··· Excerpt ···
# BUG REPORT L352: Audio Video synch on DVRd HD



## aussiejohn (Jan 3, 2006)

I know this has been discussed before, but I did a lot with experiments last night.

1. Any show I'd DVRd from a satellite HD source had audio/video synch problems when replayed. 

2. Channels included HD locals from Sat, various national channels from Sat.

3. When watched "live" no problems with synch existed.

4. Synch issue could be resolved with 2-3 "skip backs" using remote. At that point audio and video would synch.

5. If "skip forward" was used, the synch problem would recur, and was again correctable with a "skip back".

6. Pausing the recording would also generate the synch problem.

7 Problem did not occur with satellite SD content.


Set up is a 622, with L352, in dual mode, feeding video through component cables and audio through fibre.


----------



## rfowkes (Nov 8, 2004)

This sounds exactly like what's happening to me (but mostly with FOX-HD, non-OTA). I can "clear up" the problem with the skip technique you outlined in detail.

I have posted my experiences here: http://www.dbstalk.com/showthread.php?t=53999


----------



## aussiejohn (Jan 3, 2006)

Last night, doing more research into this I've now seen the problem on all HD play back materials, regardless of channel.


----------



## subhuman (Mar 16, 2004)

I am having the same exact problem detailed. I have also found the skip back to correct the issues. Hopefully dish is working on correcting this issue.


----------



## tammyandlee (Apr 22, 2002)

I have the same problem. Noticed it last night playing back a movie I had recorded on TNT HD.


----------



## airpolgas (Aug 13, 2002)

change your audio sync from HD to SD from the menu. I believe it was posted here but I can't find the damn thing. I did, and my sync issues are almost gone. Almost, since I had one experience in the last 4 days since I changed my sync settings.


----------



## aussiejohn (Jan 3, 2006)

airpolgas said:


> change your audio sync from HD to SD from the menu. I believe it was posted here but I can't find the damn thing. I did, and my sync issues are almost gone. Almost, since I had one experience in the last 4 days since I changed my sync settings.


I'll try that. Any other ramifications to doing that?

And Thank you!


----------



## sdsanta (Feb 21, 2006)

My 622 was installed earlier this week. I watched a movie last night that I recorded off of HDNET. No noticable sync issues or audio drop out, except for 2-3 very brief pixilated spots. I've recorded some other shows and I'll report further as I watch them.


----------



## Rob Glasser (Feb 22, 2005)

I too have noticed variable lip sync issues. It really tends to vary from show to show and channel to channel. I don't see this on my 942, which leads me to believe there may be some software kinks to work out. Hopefully it'll clean itself up in the next release.


----------



## Jeff McClellan (Apr 22, 2002)

All audio and video issues I have seen reported here I am pretty sure are being addressed.
···
Set problem A – In the forum thread, rewrite the passage starting with "I am having" and going on through "correcting this issue.", substituting "DISH Network" for "dish".
··· Source material ···
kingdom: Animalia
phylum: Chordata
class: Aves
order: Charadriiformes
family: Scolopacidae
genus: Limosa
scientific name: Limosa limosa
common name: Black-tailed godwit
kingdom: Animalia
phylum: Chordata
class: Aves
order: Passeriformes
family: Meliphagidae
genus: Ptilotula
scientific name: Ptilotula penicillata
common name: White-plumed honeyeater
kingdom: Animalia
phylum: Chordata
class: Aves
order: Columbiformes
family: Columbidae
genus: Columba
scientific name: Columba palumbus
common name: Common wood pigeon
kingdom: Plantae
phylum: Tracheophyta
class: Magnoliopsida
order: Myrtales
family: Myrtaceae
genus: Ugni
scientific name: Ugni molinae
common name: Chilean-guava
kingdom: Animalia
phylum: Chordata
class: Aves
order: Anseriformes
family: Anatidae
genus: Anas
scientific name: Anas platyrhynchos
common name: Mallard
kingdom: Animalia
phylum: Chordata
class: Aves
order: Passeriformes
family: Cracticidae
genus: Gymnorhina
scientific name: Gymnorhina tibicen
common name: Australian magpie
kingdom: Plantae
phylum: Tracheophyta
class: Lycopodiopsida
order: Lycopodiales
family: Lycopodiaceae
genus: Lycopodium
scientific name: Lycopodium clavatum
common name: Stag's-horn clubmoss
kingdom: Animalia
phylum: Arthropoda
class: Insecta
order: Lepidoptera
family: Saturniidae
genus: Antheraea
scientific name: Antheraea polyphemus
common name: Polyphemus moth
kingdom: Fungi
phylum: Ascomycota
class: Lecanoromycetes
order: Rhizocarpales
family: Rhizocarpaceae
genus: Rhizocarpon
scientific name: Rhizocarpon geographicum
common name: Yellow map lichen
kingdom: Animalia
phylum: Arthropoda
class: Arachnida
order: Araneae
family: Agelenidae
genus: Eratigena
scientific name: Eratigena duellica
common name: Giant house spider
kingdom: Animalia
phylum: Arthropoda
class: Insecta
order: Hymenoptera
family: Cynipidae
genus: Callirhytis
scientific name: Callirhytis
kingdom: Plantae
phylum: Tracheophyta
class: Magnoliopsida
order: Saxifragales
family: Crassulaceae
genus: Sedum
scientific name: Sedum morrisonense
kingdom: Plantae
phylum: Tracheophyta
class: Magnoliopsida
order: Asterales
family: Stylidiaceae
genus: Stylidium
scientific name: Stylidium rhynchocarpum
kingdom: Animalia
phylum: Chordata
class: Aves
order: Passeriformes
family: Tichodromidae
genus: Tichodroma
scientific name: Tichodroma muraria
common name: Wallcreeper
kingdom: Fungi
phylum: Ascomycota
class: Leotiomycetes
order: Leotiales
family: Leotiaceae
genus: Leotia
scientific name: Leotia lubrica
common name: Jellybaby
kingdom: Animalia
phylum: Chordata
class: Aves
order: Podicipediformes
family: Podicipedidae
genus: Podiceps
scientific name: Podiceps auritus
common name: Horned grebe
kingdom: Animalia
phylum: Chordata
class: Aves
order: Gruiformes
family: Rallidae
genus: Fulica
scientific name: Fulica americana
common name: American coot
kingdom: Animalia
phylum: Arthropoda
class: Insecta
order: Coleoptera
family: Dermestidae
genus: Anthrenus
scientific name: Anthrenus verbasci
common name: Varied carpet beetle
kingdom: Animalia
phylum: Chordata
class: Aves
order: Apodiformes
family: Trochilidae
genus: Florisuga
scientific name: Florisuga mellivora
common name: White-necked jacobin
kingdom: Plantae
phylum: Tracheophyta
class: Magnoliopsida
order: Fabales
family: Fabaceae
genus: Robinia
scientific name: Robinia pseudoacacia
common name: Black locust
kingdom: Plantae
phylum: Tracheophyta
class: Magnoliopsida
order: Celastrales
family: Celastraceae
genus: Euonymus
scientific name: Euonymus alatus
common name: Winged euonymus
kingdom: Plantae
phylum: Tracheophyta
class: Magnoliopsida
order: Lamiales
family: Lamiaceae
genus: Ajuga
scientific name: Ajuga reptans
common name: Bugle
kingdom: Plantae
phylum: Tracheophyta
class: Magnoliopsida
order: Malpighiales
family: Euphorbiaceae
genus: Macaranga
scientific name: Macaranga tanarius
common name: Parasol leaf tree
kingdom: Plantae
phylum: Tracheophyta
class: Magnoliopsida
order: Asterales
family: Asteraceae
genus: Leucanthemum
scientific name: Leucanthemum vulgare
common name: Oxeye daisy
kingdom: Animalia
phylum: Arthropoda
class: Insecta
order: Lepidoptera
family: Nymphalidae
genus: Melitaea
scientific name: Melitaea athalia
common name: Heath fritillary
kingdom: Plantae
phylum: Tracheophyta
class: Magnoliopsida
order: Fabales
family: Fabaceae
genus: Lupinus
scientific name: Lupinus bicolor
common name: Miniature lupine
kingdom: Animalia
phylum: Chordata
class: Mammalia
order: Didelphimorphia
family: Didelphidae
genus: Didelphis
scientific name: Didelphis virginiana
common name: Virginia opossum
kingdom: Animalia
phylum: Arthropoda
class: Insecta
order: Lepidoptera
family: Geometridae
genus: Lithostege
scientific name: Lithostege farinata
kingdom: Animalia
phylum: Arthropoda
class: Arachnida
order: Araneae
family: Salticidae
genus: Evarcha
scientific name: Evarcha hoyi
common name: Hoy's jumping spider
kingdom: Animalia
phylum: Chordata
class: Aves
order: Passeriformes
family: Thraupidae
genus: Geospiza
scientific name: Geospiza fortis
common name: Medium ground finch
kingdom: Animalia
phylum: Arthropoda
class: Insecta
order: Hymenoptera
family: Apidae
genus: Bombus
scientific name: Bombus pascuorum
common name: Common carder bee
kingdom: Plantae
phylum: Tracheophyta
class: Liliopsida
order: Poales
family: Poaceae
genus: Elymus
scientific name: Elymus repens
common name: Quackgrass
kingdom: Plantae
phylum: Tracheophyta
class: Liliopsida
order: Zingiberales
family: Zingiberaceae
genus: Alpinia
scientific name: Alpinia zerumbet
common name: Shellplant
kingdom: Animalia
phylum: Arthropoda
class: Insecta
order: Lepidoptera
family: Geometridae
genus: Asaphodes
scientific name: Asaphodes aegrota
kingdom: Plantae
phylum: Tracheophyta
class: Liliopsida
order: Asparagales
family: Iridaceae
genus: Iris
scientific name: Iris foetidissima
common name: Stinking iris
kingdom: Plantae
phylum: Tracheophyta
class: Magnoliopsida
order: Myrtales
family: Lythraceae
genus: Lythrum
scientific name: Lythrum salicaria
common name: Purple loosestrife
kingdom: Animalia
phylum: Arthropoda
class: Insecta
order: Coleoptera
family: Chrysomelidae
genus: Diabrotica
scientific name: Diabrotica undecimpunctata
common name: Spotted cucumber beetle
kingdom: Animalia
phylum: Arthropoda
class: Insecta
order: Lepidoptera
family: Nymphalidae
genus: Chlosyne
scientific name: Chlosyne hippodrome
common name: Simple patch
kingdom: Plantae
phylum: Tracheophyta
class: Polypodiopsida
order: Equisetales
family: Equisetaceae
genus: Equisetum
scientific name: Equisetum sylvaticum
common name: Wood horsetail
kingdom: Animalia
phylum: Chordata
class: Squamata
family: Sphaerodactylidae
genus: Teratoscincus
···
Set problem B – Copy the records exactly, starting with their first line and going on through the line with "genus: Ugni".

Solution A –
I am having the same exact problem detailed. I have also found the skip back to correct the issues. Hopefully DISH Network is working on correcting this issue.

Solution B –
kingdom: Animalia
phylum: Chordata
class: Aves
order: Charadriiformes
family: Scolopacidae
genus: Limosa
scientific name: Limosa limosa
common name: Black-tailed godwit
kingdom: Animalia
phylum: Chordata
class: Aves
order: Passeriformes
family: Meliphagidae
genus: Ptilotula
scientific name: Ptilotula penicillata
common name: White-plumed honeyeater
kingdom: Animalia
phylum: Chordata
class: Aves
order: Columbiformes
family: Columbidae
genus: Columba
scientific name: Columba palumbus
common name: Common wood pigeon
kingdom: Plantae
phylum: Tracheophyta
class: Magnoliopsida
order: Myrtales
family: Myrtaceae
genus: Ugni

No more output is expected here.